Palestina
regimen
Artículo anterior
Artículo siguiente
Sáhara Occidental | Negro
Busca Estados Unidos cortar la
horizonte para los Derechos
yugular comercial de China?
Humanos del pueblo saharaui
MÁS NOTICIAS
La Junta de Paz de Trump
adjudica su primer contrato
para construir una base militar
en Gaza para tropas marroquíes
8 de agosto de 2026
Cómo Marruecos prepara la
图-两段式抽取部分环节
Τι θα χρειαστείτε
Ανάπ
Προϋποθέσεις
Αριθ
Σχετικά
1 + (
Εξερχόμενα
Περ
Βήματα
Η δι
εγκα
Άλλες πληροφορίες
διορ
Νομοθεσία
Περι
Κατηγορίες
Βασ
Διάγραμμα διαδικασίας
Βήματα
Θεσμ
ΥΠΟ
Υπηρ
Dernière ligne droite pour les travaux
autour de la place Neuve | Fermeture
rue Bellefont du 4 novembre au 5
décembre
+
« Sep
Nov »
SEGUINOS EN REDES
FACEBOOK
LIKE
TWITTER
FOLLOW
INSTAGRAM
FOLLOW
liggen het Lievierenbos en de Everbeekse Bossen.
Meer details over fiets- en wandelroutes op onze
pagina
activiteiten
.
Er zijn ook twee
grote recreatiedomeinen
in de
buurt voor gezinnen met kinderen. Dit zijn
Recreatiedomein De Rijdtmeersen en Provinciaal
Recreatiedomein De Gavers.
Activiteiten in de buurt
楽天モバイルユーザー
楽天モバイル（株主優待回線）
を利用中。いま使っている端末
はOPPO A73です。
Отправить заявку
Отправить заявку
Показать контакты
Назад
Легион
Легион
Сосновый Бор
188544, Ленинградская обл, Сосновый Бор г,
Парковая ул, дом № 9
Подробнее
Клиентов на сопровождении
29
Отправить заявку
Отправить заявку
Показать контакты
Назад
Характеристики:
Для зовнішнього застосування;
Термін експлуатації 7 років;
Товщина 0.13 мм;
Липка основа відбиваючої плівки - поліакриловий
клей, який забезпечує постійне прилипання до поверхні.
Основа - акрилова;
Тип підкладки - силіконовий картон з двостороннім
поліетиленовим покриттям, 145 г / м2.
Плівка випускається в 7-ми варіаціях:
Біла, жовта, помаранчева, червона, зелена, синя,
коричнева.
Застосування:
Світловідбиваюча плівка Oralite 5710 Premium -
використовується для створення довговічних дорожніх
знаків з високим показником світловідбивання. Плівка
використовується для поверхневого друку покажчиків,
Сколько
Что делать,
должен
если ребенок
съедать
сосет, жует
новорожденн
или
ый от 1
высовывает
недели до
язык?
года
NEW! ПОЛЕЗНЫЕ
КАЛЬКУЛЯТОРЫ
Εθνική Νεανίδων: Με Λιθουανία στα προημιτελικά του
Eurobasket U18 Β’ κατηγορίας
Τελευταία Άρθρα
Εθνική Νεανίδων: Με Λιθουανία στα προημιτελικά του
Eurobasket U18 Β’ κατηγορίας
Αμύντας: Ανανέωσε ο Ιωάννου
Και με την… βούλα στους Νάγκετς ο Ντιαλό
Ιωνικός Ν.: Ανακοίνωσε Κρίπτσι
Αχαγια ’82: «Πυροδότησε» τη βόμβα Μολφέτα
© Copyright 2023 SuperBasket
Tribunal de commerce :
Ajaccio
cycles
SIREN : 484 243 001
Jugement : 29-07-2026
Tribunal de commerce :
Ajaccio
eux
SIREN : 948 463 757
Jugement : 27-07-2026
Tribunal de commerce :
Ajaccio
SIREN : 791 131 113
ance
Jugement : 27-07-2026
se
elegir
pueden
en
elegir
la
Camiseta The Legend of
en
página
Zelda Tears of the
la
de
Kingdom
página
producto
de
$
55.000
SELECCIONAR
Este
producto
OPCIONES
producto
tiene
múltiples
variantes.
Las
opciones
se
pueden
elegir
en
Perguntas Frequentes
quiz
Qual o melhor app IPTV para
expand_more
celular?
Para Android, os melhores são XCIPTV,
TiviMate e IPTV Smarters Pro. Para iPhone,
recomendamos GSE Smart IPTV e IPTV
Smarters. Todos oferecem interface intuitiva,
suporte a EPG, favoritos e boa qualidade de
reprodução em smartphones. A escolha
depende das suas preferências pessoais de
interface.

=====

# [Required work]
Print the records again in full, exactly as they appear above.

# [Response to this task]
Palestina
regimen
Artículo anterior
Artículo siguiente
Sáhara Occidental | Negro
Busca Estados Unidos cortar la
horizonte para los Derechos
yugular comercial de China?
Humanos del pueblo saharaui
MÁS NOTICIAS
La Junta de Paz de Trump
adjudica su primer contrato
para construir una base militar
en Gaza para tropas marroquíes
8 de agosto de 2026
Cómo Marruecos prepara la
图-两段式抽取部分环节
Τι θα χρειαστείτε
Ανάπ
Προϋποθέσεις
Αριθ
Σχετικά
1 + (
Εξερχόμενα
Περ
Βήματα
Η δι
εγκα
Άλλες πληροφορίες
διορ
Νομοθεσία
Περι
Κατηγορίες
Βασ
Διάγραμμα διαδικασίας
Βήματα
Θεσμ
ΥΠΟ
Υπηρ
Dernière ligne droite pour les travaux
autour de la place Neuve | Fermeture
rue Bellefont du 4 novembre au 5
décembre
+
« Sep
Nov »
SEGUINOS EN REDES
FACEBOOK
LIKE
TWITTER
FOLLOW
INSTAGRAM
FOLLOW
liggen het Lievierenbos en de Everbeekse Bossen.
Meer details over fiets- en wandelroutes op onze
pagina
activiteiten
.
Er zijn ook twee
grote recreatiedomeinen
in de
buurt voor gezinnen met kinderen. Dit zijn
Recreatiedomein De Rijdtmeersen en Provinciaal
Recreatiedomein De Gavers.
Activiteiten in de buurt
楽天モバイルユーザー
楽天モバイル（株主優待回線）
を利用中。いま使っている端末
はOPPO A73です。
Отправить заявку
Отправить заявку
Показать контакты
Назад
Легион
Легион
Сосновый Бор
188544, Ленинградская обл, Сосновый Бор г,
Парковая ул, дом № 9
Подробнее
Клиентов на сопровождении
29
Отправить заявку
Отправить заявку
Показать контакты
Назад
Характеристики:
Для зовнішнього застосування;
Термін експлуатації 7 років;
Товщина 0.13 мм;
Липка основа відбиваючої плівки - поліакриловий
клей, який забезпечує постійне прилипання до поверхні.
Основа - акрилова;
Тип підкладки - силіконовий картон з двостороннім
поліетиленовим покриттям, 145 г / м2.
Плівка випускається в 7-ми варіаціях:
Біла, жовта, помаранчева, червона, зелена, синя,
коричнева.
Застосування:
Світловідбиваюча плівка Oralite 5710 Premium -
використовується для створення довговічних дорожніх
знаків з високим показником світловідбивання. Плівка
використовується для поверхневого друку покажчиків,
Сколько
Что делать,
должен
если ребенок
съедать
сосет, жует
новорожденн
или
ый от 1
высовывает
недели до
язык?
года
NEW! ПОЛЕЗНЫЕ
КАЛЬКУЛЯТОРЫ
Εθνική Νεανίδων: Με Λιθουανία στα προημιτελικά του
Eurobasket U18 Β’ κατηγορίας
Τελευταία Άρθρα
Εθνική Νεανίδων: Με Λιθουανία στα προημιτελικά του
Eurobasket U18 Β’ κατηγορίας
Αμύντας: Ανανέωσε ο Ιωάννου
Και με την… βούλα στους Νάγκετς ο Ντιαλό
Ιωνικός Ν.: Ανακοίνωσε Κρίπτσι
Αχαγια ’82: «Πυροδότησε» τη βόμβα Μολφέτα
© Copyright 2023 SuperBasket
Tribunal de commerce :
Ajaccio
cycles
SIREN : 484 243 001
Jugement : 29-07-2026
Tribunal de commerce :
Ajaccio
eux
SIREN : 948 463 757
Jugement : 27-07-2026
Tribunal de commerce :
Ajaccio
SIREN : 791 131 113
ance
Jugement : 27-07-2026
se
elegir
pueden
en
elegir
la
Camiseta The Legend of
en
página
Zelda Tears of the
la
de
Kingdom
página
producto
de
$
55.000
SELECCIONAR
Este
producto
OPCIONES
producto
tiene
múltiples
variantes.
Las
opciones
se
pueden
elegir
en
Perguntas Frequentes
quiz
Qual o melhor app IPTV para
expand_more
celular?
Para Android, os melhores são XCIPTV,
TiviMate e IPTV Smarters Pro. Para iPhone,
recomendamos GSE Smart IPTV e IPTV
Smarters. Todos oferecem interface intuitiva,
suporte a EPG, favoritos e boa qualidade de
reprodução em smartphones. A escolha
depende das suas preferências pessoais de
interface.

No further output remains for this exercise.